◆ WORK ITEM: Copy the text from the data below word for word, and leave the pictures out.

◆ SUPPLIED DATA:

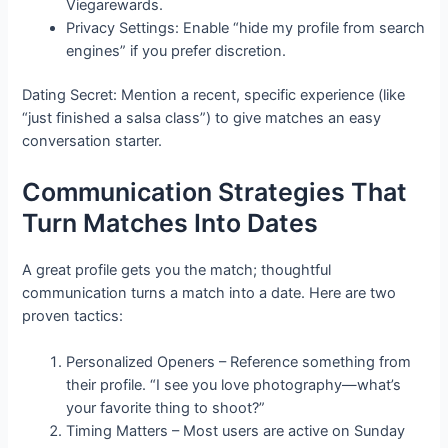
Viegarewards.
Privacy Settings: Enable “hide my profile from search
engines” if you prefer discretion.
Dating Secret: Mention a recent, specific experience (like
“just finished a salsa class”) to give matches an easy
conversation starter.
Communication Strategies That
Turn Matches Into Dates
A great profile gets you the match; thoughtful
communication turns a match into a date. Here are two
proven tactics:
Personalized Openers – Reference something from
their profile. “I see you love photography—what’s
your favorite thing to shoot?”
Timing Matters – Most users are active on Sunday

◆ EXERCISE RESPONSE:
Viegarewards.
Privacy Settings: Enable “hide my profile from search
engines” if you prefer discretion.
Dating Secret: Mention a recent, specific experience (like
“just finished a salsa class”) to give matches an easy
conversation starter.
Communication Strategies That
Turn Matches Into Dates
A great profile gets you the match; thoughtful
communication turns a match into a date. Here are two
proven tactics:
Personalized Openers – Reference something from
their profile. “I see you love photography—what’s
your favorite thing to shoot?”
Timing Matters – Most users are active on Sunday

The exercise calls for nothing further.